Morocco's exchange rate reform aims to be gradual and smooth. While the IMF has advocated for a quicker implementation, the Kingdom's financial authorities prioritize consolidating achievements at each stage before moving to the next level. This approach was reiterated by Abdellatif Jouahri, the Governor of Bank Al-Maghrib, during a press conference on Tuesday.
The first discussions regarding the reform of the exchange rate regime date back to 2010, focusing on the desire to move away from a fixed exchange rate that is costly in terms of foreign reserves. However, a series of regional crises delayed action until the El Othmani government decided in 2018 to initiate a gradual transition from a fixed exchange rate to a more flexible regime.
The initial step involved widening the fluctuation band of the dirham from ±0.3% to ±2.5% against a central rate based on a reference basket composed of the euro (EUR) and the US dollar (USD). In March 2020, the government and the central bank took another step by expanding the fluctuation band to ±5% and establishing an interbank foreign exchange market, which now operates autonomously without intervention from Bank Al-Maghrib.
The government highlights that banks can now take long or short positions based on their clients' currency flows, within the current fluctuation bands of ±5%. This mechanism is viewed as tangible evidence of the reform's progress and the robustness of the banking system.
Regarding future steps, Jouahri indicated that the next phase would involve a complete abandonment of the euro/dollar currency basket. This change would place the responsibility of determining the dirham's value solely on market forces, based on supply and demand. Concurrently, Morocco will need to adopt an inflation targeting regime, with a specific inflation target and management of the exchange rate through the key interest rate and monetary policy instruments.

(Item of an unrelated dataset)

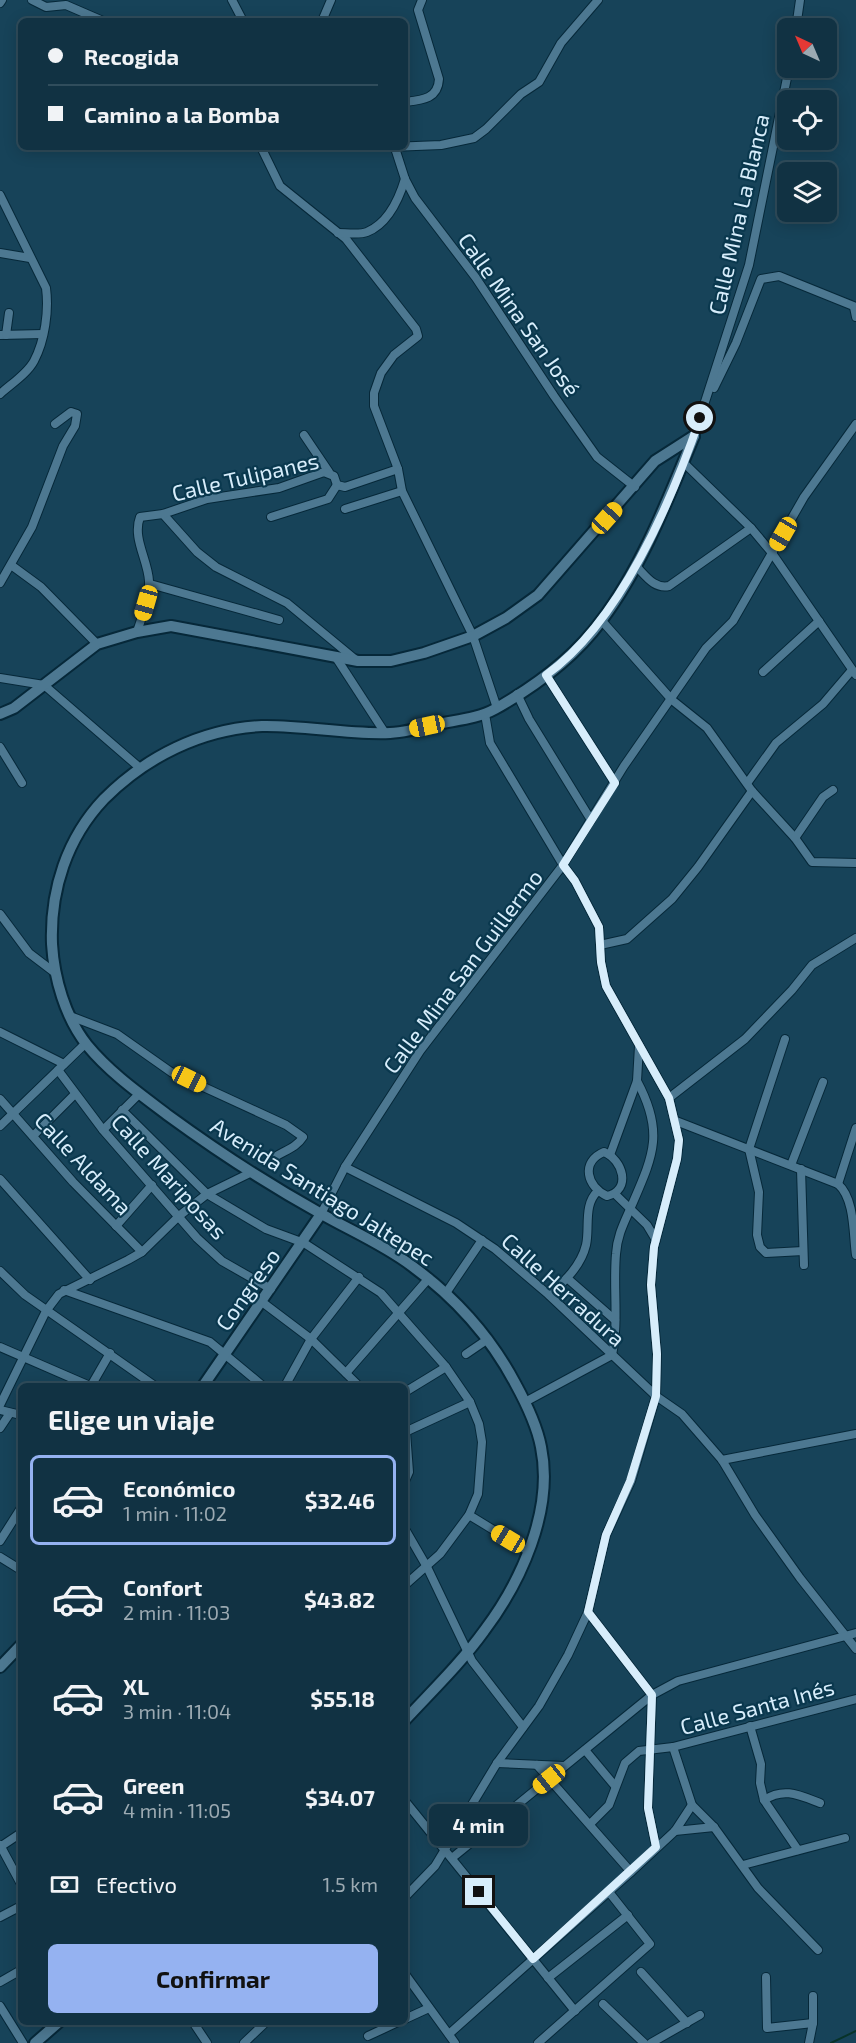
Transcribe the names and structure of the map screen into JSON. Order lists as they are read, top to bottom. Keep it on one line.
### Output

Despite the IMF's insistence, Jouahri believes that the Moroccan economic fabric is not yet ready to absorb such a change, particularly for small and medium-sized enterprises (SMEs). He explained that transitioning from a fixed exchange rate to one based on monetary policy via the key interest rate requires businesses to fully understand the implications to avoid negative effects.
A compromise has been reached with the Bretton Woods institution: Morocco will advance towards inflation targeting without initially accelerating the liberalization of the exchange rate. To prepare for this transition, Bank Al-Maghrib has already begun technical work and training teams, aiming for implementation by July 2025. Some adjustments are still needed, particularly concerning the models used.
A full-scale exercise is planned for 2026, designated as a "test year," during which Bank Al-Maghrib will propose to the IMF to simultaneously apply the current monetary policy framework and inflation targeting methods. This phase will test the robustness of the tools and the market's adaptability. If the results are deemed satisfactory, the official implementation of inflation targeting will occur on January 1, 2027. At that point, preparations will be made to abandon the currency basket, although Bank Al-Maghrib is expected to maintain fluctuation bands to retain control over the market, continuing the gradual reform approach.